CC: De acordo com matéria publicada no jornal Folha de S. Paulo, do dia 24, a idéia do Ministério Público é proibir qualquer órgão do Estado de negociar contratos e convênios, com o movimento.
AF: O Ministério Público não tem esse poder. É legítimo que os movimentos sociais negociem com o poder público. Na democracia brasileira ou de qualquer país, é legítimo que os movimentos e o poder público sentem para negociar acordos, contratos ou convênios. Se isso ocorrer nos parâmetros legais, não há problema. O atendimento de determinadas reivindicações dos movimentos existia até na época da ditadura militar. Nunca vi isso.

CC: No documento, o MST é considerado um movimento anti-capitalista e esquerdista. Isso seria perseguição ideológica?
AF: No livro “Capitalismo e Liberdade” de Milton Friedman, um dos maiores liberais da história política mundial, ele diz que para a democracia e o liberalismo serem efetivamente democráticos e liberais, devem permitir a existência de movimentos que preguem o fim do capitalismo. Pode-se considerar essa postulação ideológica equivocada, mas se for dada nos parâmetros da existência das leis, não há problema, embora do meu ponto de vista possa ser equivocado.

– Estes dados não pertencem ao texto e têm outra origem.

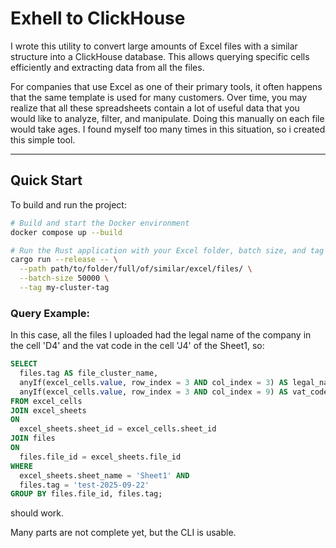 # Exhell to ClickHouse

I wrote this utility to convert large amounts of Excel files with a similar structure into a ClickHouse database. This allows querying specific cells efficiently and extracting data from all the files.

For companies that use Excel as one of their primary tools, it often happens that the same template is used for many customers. Over time, you may realize that all these spreadsheets contain a lot of useful data that you would like to analyze, filter, and manipulate. Doing this manually on each file would take ages. 
I found myself too many times in this situation, so i created this simple tool. 

---

## Quick Start

To build and run the project:

```bash
# Build and start the Docker environment
docker compose up --build

# Run the Rust application with your Excel folder, batch size, and tag
cargo run --release -- \
  --path path/to/folder/full/of/similar/excel/files/ \
  --batch-size 50000 \
  --tag my-cluster-tag
```

### Query Example:

In this case, all the files I uploaded had the legal name of the company in the cell 'D4' and the vat code in the cell 'J4' of the Sheet1, so:

```SQL
SELECT 
  files.tag AS file_cluster_name,
  anyIf(excel_cells.value, row_index = 3 AND col_index = 3) AS legal_name, 
  anyIf(excel_cells.value, row_index = 3 AND col_index = 9) AS vat_code 
FROM excel_cells 
JOIN excel_sheets 
ON 
  excel_sheets.sheet_id = excel_cells.sheet_id 
JOIN files
ON
  files.file_id = excel_sheets.file_id
WHERE 
  excel_sheets.sheet_name = 'Sheet1' AND 
  files.tag = 'test-2025-09-22'
GROUP BY files.file_id, files.tag;
```
should work.

Many parts are not complete yet, but the CLI is usable.
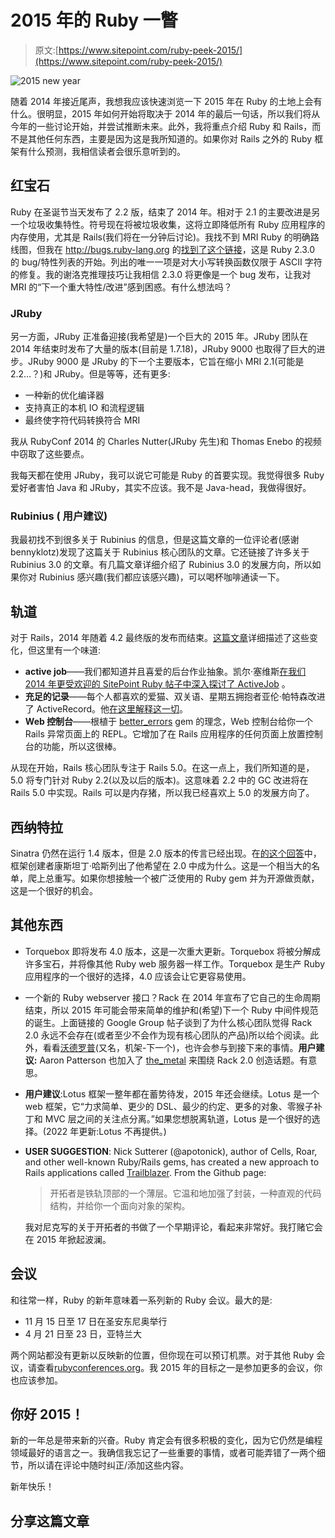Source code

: # 2015 年的 Ruby 一瞥

> 原文:[https://www.sitepoint.com/ruby-peek-2015/](https://www.sitepoint.com/ruby-peek-2015/)

![2015 new year](../Images/a71fbe9325952f0693932fc6ffb8b7f8.png)

随着 2014 年接近尾声，我想我应该快速浏览一下 2015 年在 Ruby 的土地上会有什么。很明显，2015 年如何开始将取决于 2014 年的最后一句话，所以我们将从今年的一些讨论开始，并尝试推断未来。此外，我将重点介绍 Ruby 和 Rails，而不是其他任何东西，主要是因为这是我所知道的。如果你对 Rails 之外的 Ruby 框架有什么预测，我相信读者会很乐意听到的。

## 红宝石

Ruby 在圣诞节当天发布了 2.2 版，结束了 2014 年。相对于 2.1 的主要改进是另一个垃圾收集特性。符号现在将被垃圾收集，这将立即降低所有 Ruby 应用程序的内存使用，尤其是 Rails(我们将在一分钟后讨论)。我找不到 MRI Ruby 的明确路线图，但我在 http://bugs.ruby-lang.org 的[找到了](http://bugs.ruby-lang.org)[这个链接](https://bugs.ruby-lang.org/versions/31)，这是 Ruby 2.3.0 的 bug/特性列表的开始。列出的唯一一项是对大小写转换函数仅限于 ASCII 字符的修复。我的谢洛克推理技巧让我相信 2.3.0 将更像是一个 bug 发布，让我对 MRI 的“下一个重大特性/改进”感到困惑。有什么想法吗？

### JRuby

另一方面，JRuby 正准备迎接(我希望是)一个巨大的 2015 年。JRuby 团队在 2014 年结束时发布了大量的版本(目前是 1.7.18)，JRuby 9000 也取得了巨大的进步。JRuby 9000 是 JRuby 的下一个主要版本，它旨在缩小 MRI 2.1(可能是 2.2…？)和 JRuby。但是等等，还有更多:

*   一种新的优化编译器
*   支持真正的本机 IO 和流程逻辑
*   最终使字符代码转换符合 MRI

我从 RubyConf 2014 的 Charles Nutter(JRuby 先生)和 Thomas Enebo 的视频中窃取了这些要点。

我每天都在使用 JRuby，我可以说它可能是 Ruby 的首要实现。我觉得很多 Ruby 爱好者害怕 Java 和 JRuby，其实不应该。我不是 Java-head，我做得很好。

### Rubinius ( **用户建议**)

我最初找不到很多关于 Rubinius 的信息，但是这篇文章的一位评论者(感谢 bennyklotz)发现了这篇关于 Rubinius 核心团队的文章。它还链接了许多关于 Rubinius 3.0 的文章。有几篇文章详细介绍了 Rubinius 3.0 的发展方向，所以如果你对 Rubinius 感兴趣(我们都应该感兴趣)，可以喝杯咖啡通读一下。

## 轨道

对于 Rails，2014 年随着 4.2 最终版的发布而结束。[这篇文章](http://weblog.rubyonrails.org/2014/12/19/Rails-4-2-final/)详细描述了这些变化，但这里有一个味道:

*   **active job**——我们都知道并且喜爱的后台作业抽象。凯尔·塞维斯[在我们 2014 年更受欢迎的 SitePoint Ruby 帖子中深入探讨了 ActiveJob](https://www.sitepoint.com/new-rails-shiny-activejob/) 。
*   **充足的记录**——每个人都喜欢的爱猫、双关语、星期五拥抱者亚伦·帕特森改进了 ActiveRecord。他[在这里解释这一切](http://tenderlovemaking.com/2014/02/19/adequaterecord-pro-like-activerecord.html)。
*   **Web 控制台**——根植于 [better_errors](https://github.com/charliesome/better_errors) gem 的理念，Web 控制台给你一个 Rails 异常页面上的 REPL。它增加了在 Rails 应用程序的任何页面上放置控制台的功能，所以这很棒。

从现在开始，Rails 核心团队专注于 Rails 5.0。在这一点上，我们所知道的是，5.0 将专门针对 Ruby 2.2(以及以后的版本)。这意味着 2.2 中的 GC 改进将在 Rails 5.0 中实现。Rails 可以是内存猪，所以我已经喜欢上 5.0 的发展方向了。

## 西纳特拉

Sinatra 仍然在运行 1.4 版本，但是 2.0 版本的传言已经出现。在[的这个回答](https://groups.google.com/d/msg/sinatrarb/gzwxA45n1KE/v2dZl43QtusJ)中，框架创建者康斯坦丁·哈斯列出了他希望在 2.0 中成为什么。这是一个相当大的名单，爬上总重写。如果你想接触一个被广泛使用的 Ruby gem 并为开源做贡献，这是一个很好的机会。

## 其他东西

*   Torquebox 即将发布 4.0 版本，这是一次重大更新。Torquebox 将被分解成许多宝石，并将像其他 Ruby web 服务器一样工作。Torquebox 是生产 Ruby 应用程序的一个很好的选择，4.0 应该会让它更容易使用。
*   一个新的 Ruby webserver 接口？Rack 在 2014 年宣布了它自己的生命周期结束，所以 2015 年可能会带来简单的维护和(希望)下一个 Ruby 中间件规范的诞生。上面链接的 Google Group 帖子谈到了为什么核心团队觉得 Rack 2.0 永远不会存在(或者至少不会作为现有核心团队的产品)所以给个阅读。此外，看看[沃德罗普](https://github.com/Wardrop/Rack-Next)(又名，机架-下一个)，也许会参与到接下来的事情。**用户建议:** Aaron Patterson 也加入了 [the_metal](https://github.com/tenderlove/the_metal) 来围绕 Rack 2.0 创造话题。有意思。
*   **用户建议**:Lotus 框架一整年都在蓄势待发，2015 年还会继续。Lotus 是一个 web 框架，它“力求简单、更少的 DSL、最少的约定、更多的对象、零猴子补丁和 MVC 层之间的关注点分离。”如果您想脱离轨道，Lotus 是一个很好的选择。(2022 年更新:Lotus 不再提供。)
*   **USER SUGGESTION**: Nick Sutterer (@apotonick), author of Cells, Roar, and other well-known Ruby/Rails gems, has created a new approach to Rails applications called [Trailblazer](https://github.com/apotonick/trailblazer "Trailblazer"). From the Github page:

    > 开拓者是铁轨顶部的一个薄层。它温和地加强了封装，一种直观的代码结构，并给你一个面向对象的架构。

    我对尼克写的关于开拓者的书做了一个早期评论，看起来非常好。我打赌它会在 2015 年掀起波澜。

## 会议

和往常一样，Ruby 的新年意味着一系列新的 Ruby 会议。最大的是:

*   11 月 15 日至 17 日在圣安东尼奥举行
*   4 月 21 日至 23 日，亚特兰大

两个网站都没有更新以反映新的位置，但你现在可以预订机票。对于其他 Ruby 会议，请查看[rubyconferences.org](http://rubyconferences.org/)。我 2015 年的目标之一是参加更多的会议，你也应该参加。

## 你好 2015！

新的一年总是带来新的兴奋。Ruby 肯定会有很多积极的变化，因为它仍然是编程领域最好的语言之一。我确信我忘记了一些重要的事情，或者可能弄错了一两个细节，所以请在评论中随时纠正/添加这些内容。

新年快乐！

## 分享这篇文章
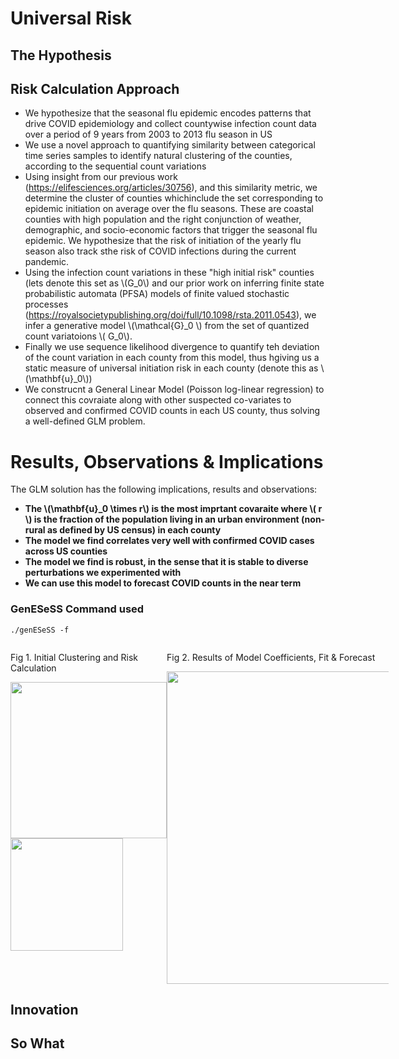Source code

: # Universal Risk

## The Hypothesis


##  Risk Calculation Approach

+ We hypothesize that the seasonal flu epidemic encodes patterns that drive COVID epidemiology and collect countywise infection count data over a period of 9 years from 2003 to 2013 flu season in US
+ We use a novel approach to quantifying similarity between categorical time series samples to identify natural clustering of the counties, according to the sequential count variations
+ Using insight from our previous work (https://elifesciences.org/articles/30756), and this similarity metric,  we determine the cluster of counties whichinclude the set corresponding to epidemic initiation on average over the flu seasons. These are  coastal counties with high population  and the right conjunction of weather, demographic, and socio-economic factors that trigger the seasonal flu epidemic. We hypothesize that the risk of initiation of the yearly flu season also track sthe risk of COVID infections during the current pandemic.
+ Using the infection count variations in these "high initial risk" counties (lets denote this set as  \\\(G_0\\\)  and our prior work on inferring finite state probabilistic automata (PFSA) models of finite valued  stochastic processes (https://royalsocietypublishing.org/doi/full/10.1098/rsta.2011.0543), we infer a generative model \\\(\mathcal{G}_0 \\\) from the set of quantized count variatoions \\\( G_0\\\).
+ Finally we use sequence likelihood divergence to quantify teh deviation of the count variation in each county from this model, thus hgiving us a static measure of universal initiation risk in each county (denote this as \\\(\mathbf{u}_0\\\))
+ We construcnt a General Linear Model (Poisson log-linear regression) to connect this covraiate along with other suspected co-variates to observed and confirmed COVID counts in each US county, thus solving a well-defined GLM problem.

# Results, Observations & Implications

The GLM solution has the following implications, results and observations:
- **The \\\(\mathbf{u}_0 \times r\\\) is the most imprtant covaraite where \\\( r \\\) is the fraction of the population living in an urban environment (non-rural as defined by US census)  in each county**
- **The model we find correlates very well with confirmed COVID cases across US counties**
- **The model we find is robust, in the sense that it is stable to diverse perturbations we experimented with** 
- **We can use this model to forecast COVID counts in the near term**

### GenESeSS Command used
`
./genESeSS -f 
`


 <div style="width: 120%; overflow: hidden;">
 <div style="width: 250px; float: left;"> 
 <p> Fig 1. Initial Clustering and Risk Calculation</p>
 <img src="http://34.66.189.202:4567/uploads/urisk.png"  width="250"/>  
 <img src="http://34.66.189.202:4567/uploads/mc.png"  width="180"/>  
 </div>
    <div style="width: 500px; margin-left: 250px;">
     <p> Fig 2. Results of Model Coefficients, Fit & Forecast</p>
    <img src="http://34.66.189.202:4567/uploads/fig3.png" width="500"/> 
    </div>
</div>

## Innovation

## So What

CC: No relatório, o golpe de 1964 é chamado de “movimento poíltico-militar”. O que o senhor acha disso?
AF: É direito se fazer essa designação, porém, do ponto de vista da historiografia política do País, há um consenso em classificar o que aconteceu em 1964 de golpe militar. Eles cometem o mesmo equívoco que atribuem ao MST, ou seja, o de assumir uma posição ideológica. O golpe foi uma clara violação da Constituição vigente em 1964. O Conselho resvala para um perigoso posicionamento ideológico, seja porque está referendando o que aconteceu em 64, seja porque agora fere a Constituição, visando combater o MST.

CC: De acordo com o relatório, as análises feitas pelo “sistema de inteligência”, do Ministério Público do RS, permitem supor que o MST esteja em “plena fase executiva de um arrojado plano estratégico” com o suporte de verbas públicas do governo federal, recursos de fontes internacionais e até das Farc. O senhor concorda que exista esse “plano arrojado”?
AF: Até agora nenhum órgão de inteligência do País evidenciou a tentativa de controle dos territórios. Se de fato estivesse fazendo isso ou se articulando com as Farc, a lei deveria ser acionada para coibir eventuais atos de violência política ou ideológica, mantendo sempre os parâmetros da lei existente. De qualquer forma, os órgãos de inteligência têm que ficar atento a isso.

CC: Como o governo gaúcho tem tratado o MST?
AF: Ao que tudo indica, há uma forte ação na tentativa de contenção do movimento no RS, pela polícia militar. A coisa descamba para o confronto. Há um nível de confrontação bastante significativo, seja entre o MST e determinados ruralistas ou entre o MST e a própria polícia militar.